2. What challenges have you faced as a woman of color in your field and how did you overcome them? I once read that when you overcome a challenge you become stronger. So, I welcome challenges and one of the biggest challenges I faced was learning that as a leader you sometimes stand alone. That at times people won’t understand your vision or your challenges, so they won’t be able to provide the support you need. For me, the best way to overcome this was to understand that this is just a natural part of leadership and to also hold on to my faith.
3. What woman inspires you and why? There are so many inspirational women of color, some extremely well-known and others who have received no fame. However, it was my mother who inspired me from the very beginning. She believed in me and she believed in my potential even when I didn’t. But more than that, she was my can-do role model. There was no problem too big for her to tackle and that was a powerful lesson to live with which I still incorporate in my life.

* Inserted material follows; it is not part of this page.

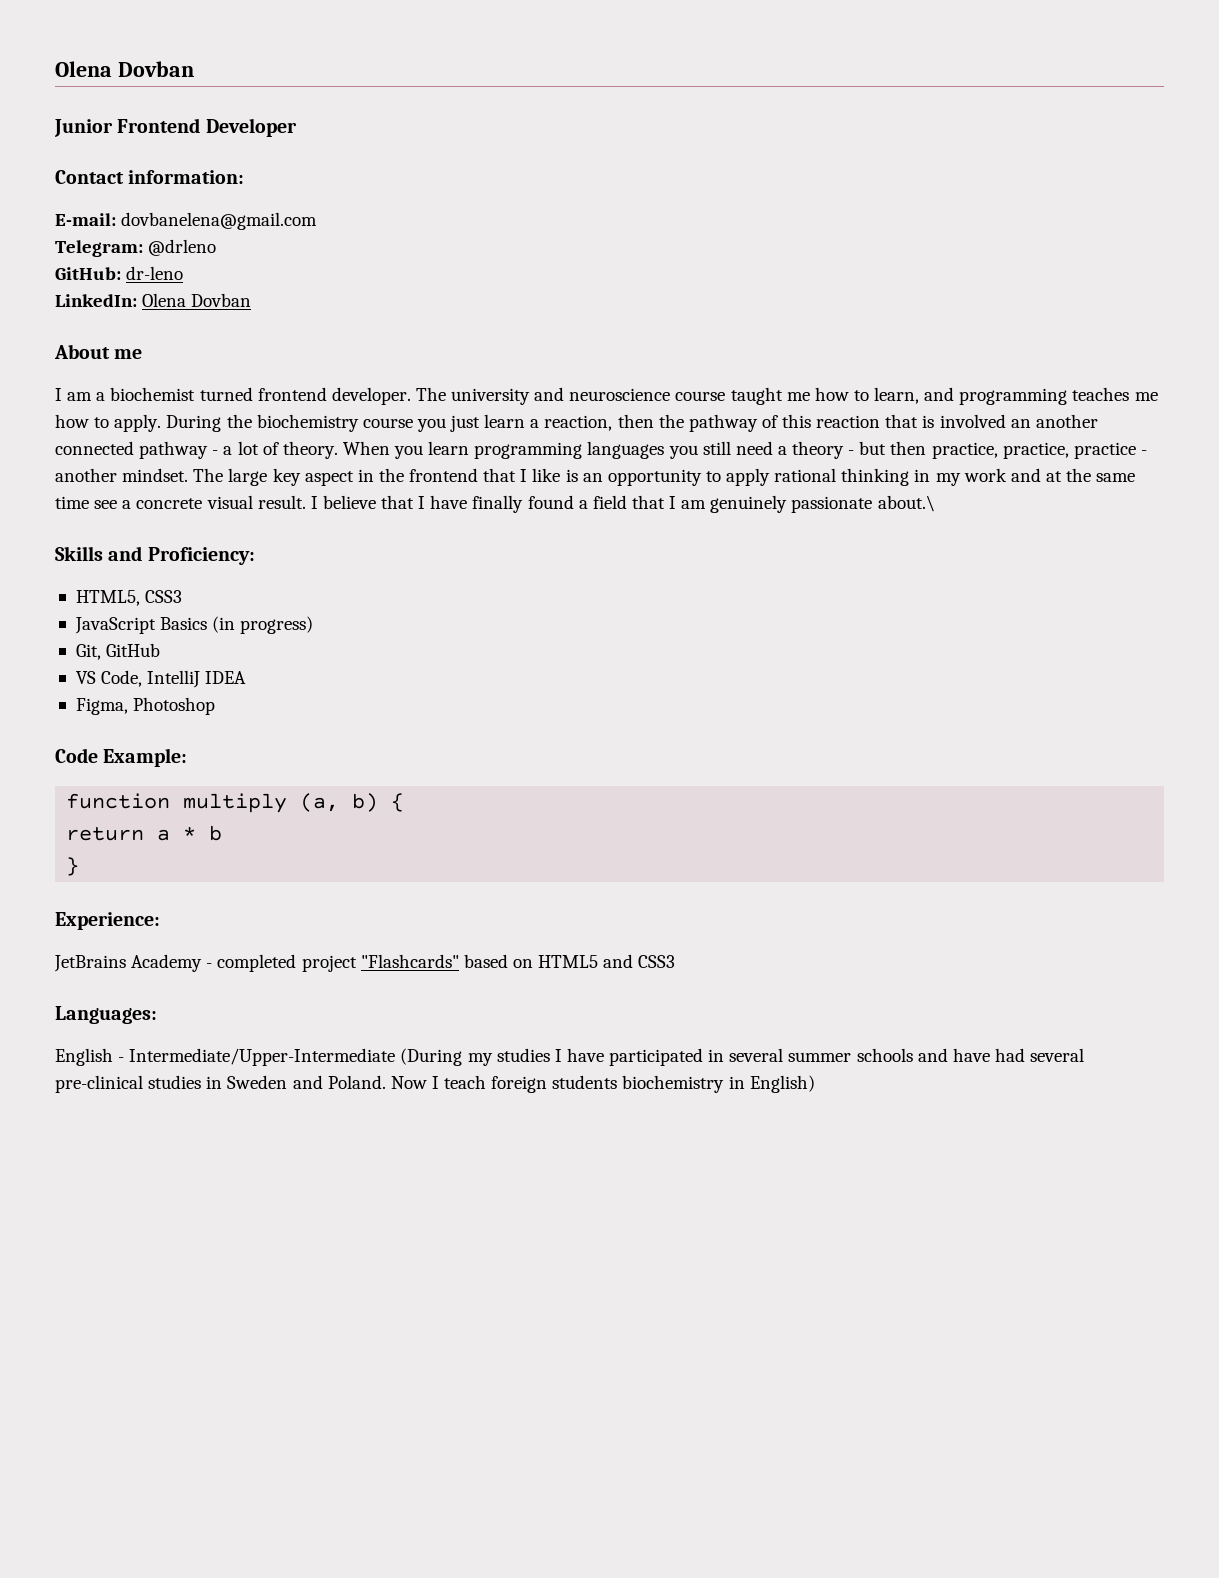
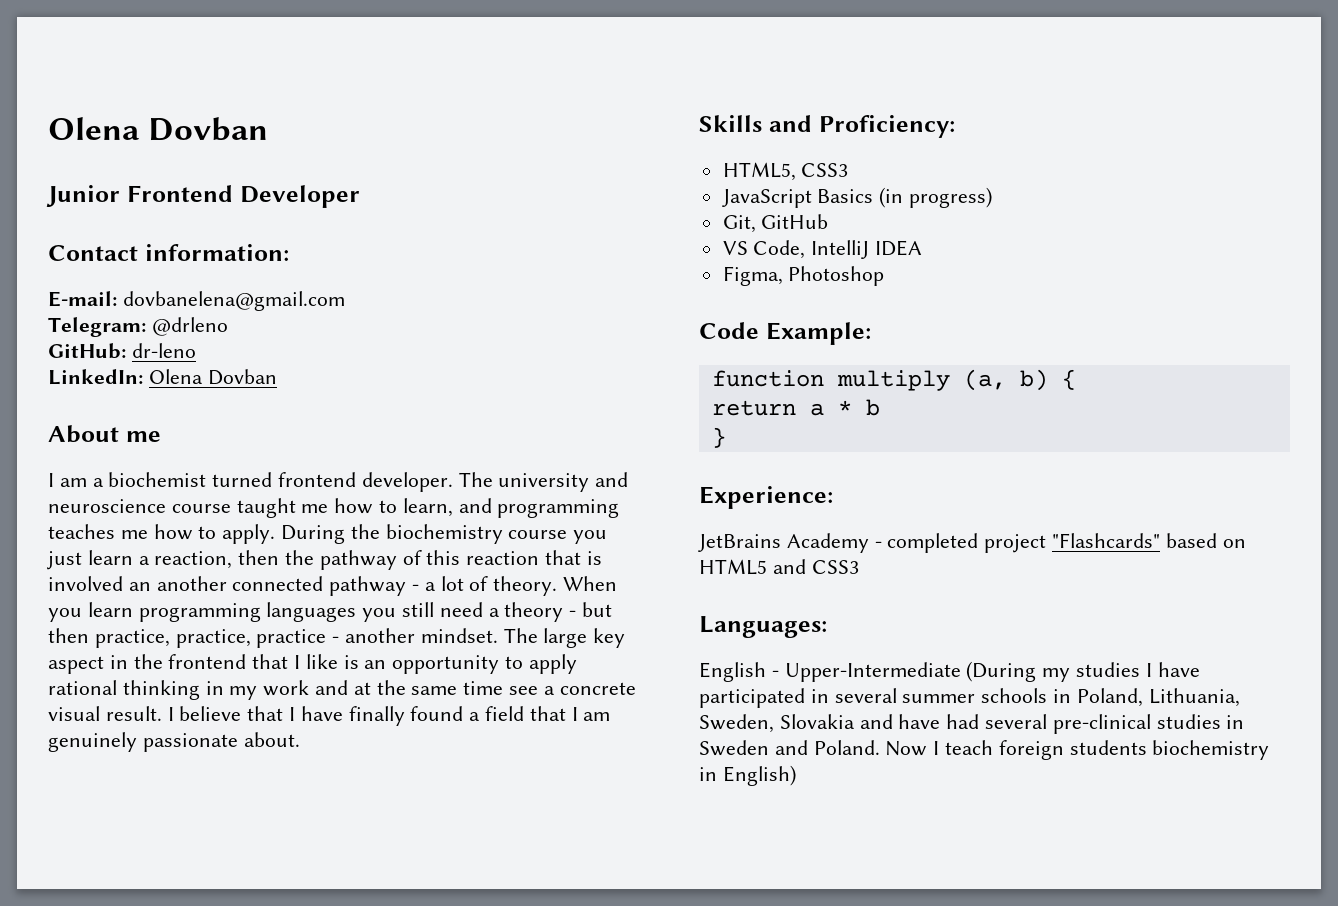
[877,495,935,512] about.\ -> [243,732,300,747] about.
[129,1048,396,1066] Intermediate/Upper-Intermediate -> [784,662,961,682] Upper-Intermediate
(913, 1055) none -> [1053,688,1240,707] [699,714,855,733] in Poland, Lithuania, Sweden, Slovakia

4. What is your advice to the younger generation of women who come after you? I think of a quote from Shirley Chisolm the first black woman elected to Congress and who ran for President in 1972. She said, “You don’t make progress by standing on the sidelines, whimpering and complaining. You make progress by implementing ideas.” I tell young women, and especially young women of color, that racism and sexism and discrimination and sexual harassment are real. But we can’t give up and we can’t give in. It is our turn to make a difference. I remind them that we stand on the shoulders of so many women who have fought on our behalf and we must continue this battle for equality for the girls that come behind us. My advice then is for them to have faith in their vision, and like Shirley Chisholm said, get off the sidelines and march on to the battlefield.
5. What does being a part of the Black Diaspora mean to you? When I think about being a part of the Black Diaspora, the first thing that comes to mind is the word ancestor. Just think about it. Centuries ago, millions of us were brutally dispersed from Africa against our will but we all carried within us the common wisdom of our ancestors. Their words of wisdom protected us and allowed us to survive some of life’s most difficult conditions. Even today, whether we are in Africa, North America, Europe or South America – wherever we may find ourselves - the ancestors’ wisdom is still beating within each of our hearts and helping us to thrive.